Abhi came up with a live document where managers could aggregate and track all the most vital metrics and who was responsible for each. The document became a hub where Abhi could collect feedback and run ops review meetings. The process wasn’t perfect, but it got the ball rolling. Over time, and with regular feedback from the team, Abhi and his colleagues refined the document and the way the weekly ops meetings are run.

Their process uncovered a potential problem: With increased attention to the way their systems perform, the on-call engineers could be overburdened and their work-life balance compromised. To get ahead of this problem, Abhi created a document of healthy on-call practices and a tiered escalation proposal that would cut down on the number of hours engineers spend on-call.

Authoring documents like these not only helps him think through problems, Abhi says, it also helps create buy-in and rally others to collaborate.

No one asked Abhi to lead these improvements, he just did it. “The key here is my manager didn't say, ‘Hey, go solve this problem.’ I brought it up, saying, ‘It seems like there is a problem. This is how I’m thinking about it. I’m going to make it happen.”

When asked about how the process is going, he says, “We’ve had the weekly ops review for a few months now, and I had a retrospective with my peers on how to improve it. Operational excellence is never done. The key is continuous improvement. By embracing a bias for action, we’ll keep getting better. ”

Abhishek is naturally inclined this way. Even in his personal life he is “usually the one breaking the analysis paralysis around which restaurant we should get dinner at or if it is travel plans,” he said. “Indecisiveness stresses me out!”

Before joining the Peloton team, Abhi spent his career working in startups where everyone is expected to simply do the work and then go find more. So when he arrived at Peloton, he excelled.
In fact, Operating with a Bias for Action was something that drew Abhi to the company—it just clicked. “It’s been my style. If I feel like I’m operating for the greater good and have reasonable confidence that what I’m gonna do is actually good for the entire system, I go ahead and do it.”

Being quick to take action doesn’t come without its risks, of course, and Abhi is quick to acknowledge projects that could have turned out better. One of them is a bug fix he insisted be thoroughly tested, despite the fact that it was highly unlikely the fix would cause major problems. His overcautiousness delayed the release by almost a month. On another occasion, Abhi gave his team the go-ahead on a project without waiting for the design, marketing, and payment partner approvals to come through. When those finally did come in, the team had to backtrack and throw out some of their work.

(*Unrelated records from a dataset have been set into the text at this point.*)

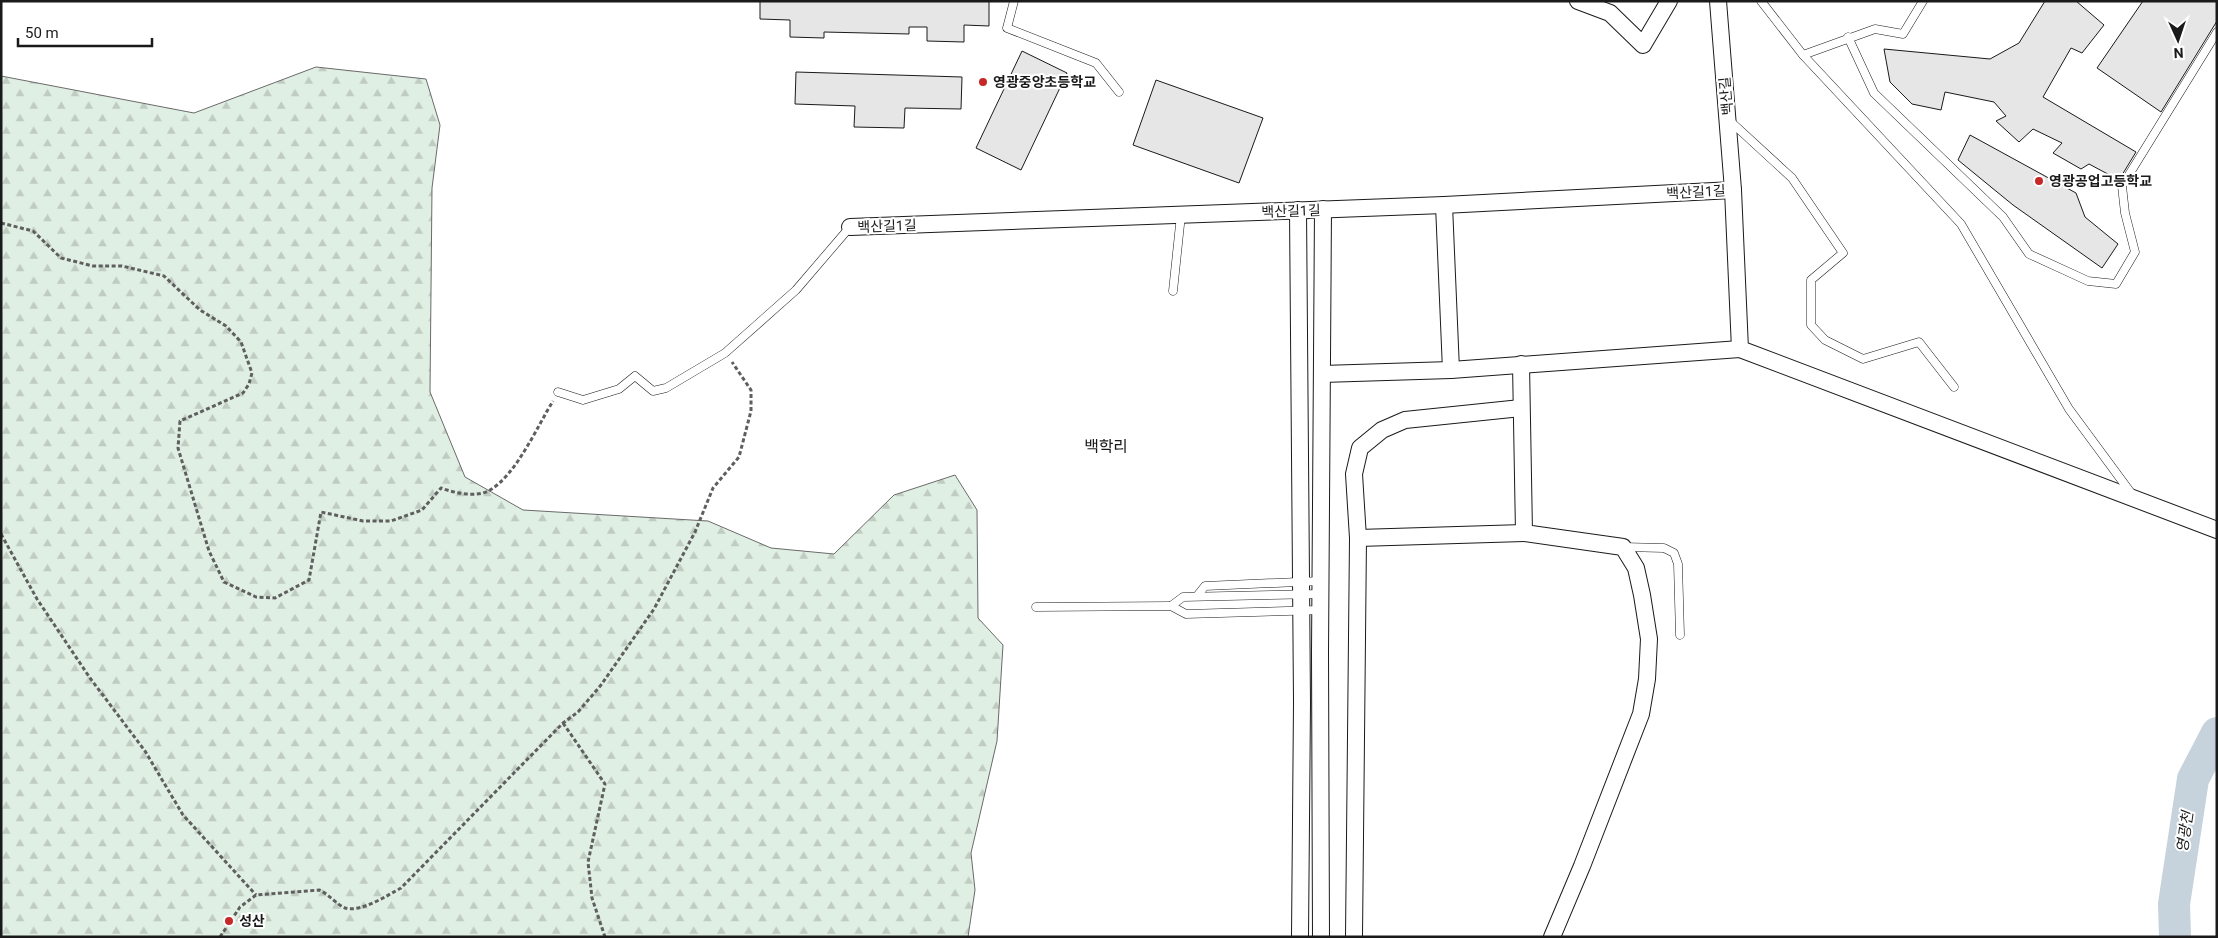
<svg xmlns="http://www.w3.org/2000/svg" width="2218" height="938" viewBox="0 0 2218 938" font-family="Roboto,'Noto Sans KR',sans-serif">
<style>
.forest{fill:url(#forest-firs);stroke:#6a6a6a}
.lines{fill:none;stroke-linecap:round;stroke-linejoin:round}
.river{stroke:#c6d2dc;stroke-width:32}
.building{fill:#e6e6e6;stroke:#1a1a1a}
.service-casing{stroke:#1a1a1a;stroke-width:9}
.minor-casing{stroke:#1a1a1a;stroke-width:18}
.path{stroke:#5f5f5f;stroke-width:3;stroke-dasharray:4 2.5;stroke-linecap:butt}
.service{stroke:#fff;stroke-width:8}
.minor{stroke:#fff;stroke-width:16}
.poi-dot{fill:#c62828;stroke:#fff;stroke-width:2}
.labels{text-anchor:middle;stroke-width:4;stroke-linejoin:round;paint-order:stroke}
.poi-label{font-size:14px;font-weight:bold;fill:#1a1a1a;stroke:#fff;text-anchor:start}
.street-label{font-size:14px;fill:#1a1a1a;stroke:#fff}
.water-label{font-size:15px;font-style:italic;fill:#1a1a1a;stroke:#fff}
.quarter-label{font-size:16px;fill:#1a1a1a;stroke:#fff}
</style>
<defs>
<pattern id="forest-firs" width="22" height="20" patternUnits="userSpaceOnUse" patternTransform="scale(1.25)"><rect width="22" height="20" fill="#e0efe3"/><path d="M5 1l3.5 6h-7zM16 11l3.5 6h-7z" fill="#c0ccc2"/></pattern>
</defs>
<rect width="100%" height="100%" fill="#fff"/>
<path class="forest" d="M 316,67 L 426,79 L 440,125 L 432,188 L 430,392 L 465,477 L 523,510 L 708,521 L 771,548 L 834,554 L 894,495 L 955,475 L 977,510 L 978,618 L 1003,645 L 997,741 L 971,853 L 975,890 L 968,937 L 1,937 L 1,76 L 194,113 Z"/>
<g class="lines">
<path class="river" d="M 2175,937 L 2174,904 L 2193,779 L 2217,733"/>
</g>
<g class="building">
<path d="M 760,1 L 989,1 L 989,26 L 964,25 L 964,42 L 927,41 L 927,27 L 909,27 L 909,34 L 824,32 L 824,38 L 790,37 L 790,20 L 760,19 Z"/>
<path d="M 2045,1 L 2076,1 L 2104,25 L 2082,53 L 2071,48 L 2043,97 L 2136,152 L 2119,180 L 2089,164 L 2081,169 L 2053,153 L 2062,143 L 2033,129 L 2019,142 L 1996,121 L 2006,116 L 1994,102 L 1945,92 L 1941,110 L 1912,104 L 1890,82 L 1884,49 L 1990,59 L 2019,43 Z"/>
<path d="M 2143,1 L 2217,1 L 2217,21 L 2161,112 L 2097,68 Z"/>
<path d="M 1022,51 L 1067,73 L 1021,170 L 976,148 Z"/>
<path d="M 796,72 L 962,77 L 961,109 L 905,108 L 904,128 L 854,127 L 855,106 L 795,104 Z"/>
<path d="M 1156,80 L 1263,118 L 1239,183 L 1133,145 Z"/>
<path d="M 1970,135 L 2076,193 L 2085,217 L 2118,244 L 2102,268 L 2013,205 L 1958,160 Z"/>
</g>
<g class="lines">
<g class="service-casing">
<g id="service">
<path d="M 1014,1 L 1007,28 L 1096,63 L 1119,92"/>
<path d="M 1761,1 L 1803,55 L 1961,224 L 2069,409 L 2131,493"/>
<path d="M 1848,37 L 1874,93 L 2003,217 L 2029,254 L 2088,281 L 2116,284 L 2135,252 L 2125,213 L 2122,186 L 2217,32"/>
<path d="M 1803,55 L 1875,29 L 1903,34 L 1923,1"/>
<path d="M 1730,121 L 1792,178 L 1843,253 L 1811,280 L 1811,325 L 1825,340 L 1863,359 L 1919,342 L 1954,387"/>
<path d="M 1173,291 L 1181,215"/>
<path d="M 558,392 L 583,400 L 619,389 L 635,376 L 653,391 L 666,388 L 725,353 L 796,290 L 850,227"/>
<path d="M 1623,547 L 1664,548 L 1674,553 L 1678,564 L 1680,635"/>
<path d="M 1197,596 L 1205,586 L 1321,581"/>
<path d="M 1171,606 L 1183,597 L 1321,594"/>
<path d="M 1036,607 L 1171,606 L 1186,614 L 1321,610"/>
</g>
</g>
<g class="minor-casing">
<g id="minor">
<path d="M 1578,1 L 1610,13 L 1643,45 L 1669,1"/>
<path d="M 1718,1 L 1733,190 L 1740,349 L 2217,530"/>
<path d="M 1444,205 L 1451,370"/>
<path d="M 1298,210 L 1302,702 L 1300,937"/>
<path d="M 850,227 L 1444,205 L 1733,190"/>
<path d="M 1521,364 L 1524,533 L 1623,547 L 1636,568 L 1642,595 L 1649,639 L 1647,679 L 1641,714 L 1582,866 L 1552,937"/>
<path d="M 1322,374 L 1451,370 L 1740,349"/>
<path d="M 1358,538 L 1524,533"/>
<path d="M 1321,937 L 1320,653 L 1323,209"/>
<path d="M 1354,937 L 1358,538 L 1354,474 L 1360,448 L 1382,430 L 1405,420 L 1521,408"/>
</g>
</g>
<g class="path">
<path d="M 1,223 L 33,231 L 61,258 L 93,266 L 122,266 L 164,276 L 200,310 L 226,326 L 241,342 L 252,373 L 249,384 L 243,393 L 180,421 L 178,448 L 209,551 L 224,582 L 256,597 L 275,598 L 309,580 L 321,512 L 363,521 L 391,521 L 422,510 L 441,488 C 454,493 477,498 490,490 C 516,475 537,427 553,401"/>
<path d="M 1,534 L 37,599 L 90,678 L 145,751 L 183,815 L 256,895"/>
<path d="M 563,723 L 605,784 L 588,862 L 592,898 L 605,937"/>
<path d="M 220,937 L 240,907 L 256,895 L 319,890 C 329,894 337,905 345,908 C 360,913 388,895 401,888 L 563,723 L 578,712 L 601,685 L 654,609 L 695,532 L 713,488 L 739,457 L 751,411 L 751,390 L 732,362"/>
</g>
<use href="#service" class="service"/>
<use href="#minor" class="minor"/>
</g>
<g class="poi-dot">
<circle cx="983" cy="82" r="5"/>
<circle cx="2039" cy="181" r="5"/>
<circle cx="229" cy="921" r="5"/>
</g>
<g class="labels">
<g class="poi-label">
<text x="993" y="87">영광중앙초등학교</text>
<text x="2049" y="186">영광공업고등학교</text>
<text x="239" y="926">성산</text>
</g>
<g class="street-label">
<text transform="translate(1726 96) rotate(-95)" y="5">백산길</text>
<text transform="translate(1696 192) rotate(-3)" y="5">백산길1길</text>
<text transform="translate(1291 211) rotate(-2)" y="5">백산길1길</text>
<text transform="translate(887 226) rotate(-2)" y="5">백산길1길</text>
</g>
<g class="water-label">
<text transform="translate(2185 832) rotate(-82)" y="5">영광천</text>
</g>
<g class="quarter-label">
<text x="1106" y="452">백학리</text>
</g>
</g>
<rect width="2218" height="938" fill="none" stroke="#1a1a1a" stroke-width="5"/>
<g transform="translate(2178 40) rotate(177)" stroke="#ffffff" stroke-width="4" paint-order="stroke">
<path d="M0-4L9 19L0 12L-9 19Z" fill="#1a1a1a"/>
<text y="-8" font-size="14" font-weight="bold" text-anchor="middle" fill="#1a1a1a">N</text>
</g>
<path d="M18 38v8h134v-8" fill="none" stroke="#1a1a1a" stroke-width="2.5"/>
<text x="25" y="38" font-size="15" fill="#1a1a1a" stroke="#ffffff" stroke-width="4" paint-order="stroke">50 m</text>
</svg>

People are going to make mistakes, but in an environment where action is expected, mistakes are forgiven. “Peloton provided plenty of opportunities for me to apply this principle in day-to-day operations. I have made good progress and brought meaningful results, but I’ve also made some mistakes, which I have reflected on so that I don’t make similar mistakes again.”

Abhi doesn’t think this attitude—Operate with a Bias for Action—works everywhere. In other companies, this m.o. may not be welcome. But this isn’t the case at Peloton, he said. It’s energizing to work for a company that welcomes this behavior and recognizes team members who embrace it.

“It’s so ingrained in the culture that peers recognize when others operate with a bias for action. This value is emphasized at every turn”, Abhi said. “This gets called out in our promotion process, in peer recognition, and in day-to-day operations. It’s built into the way Peloton rewards its employees.”

In practice, it’s a very simple principle, executed this way: “If you see a gap, go ahead and fill it. Do it even if it isn’t your responsibility. As long as you keep this in mind”, Abhi said, "you’re going to do well. You create value, you become impactful, you are more visible.”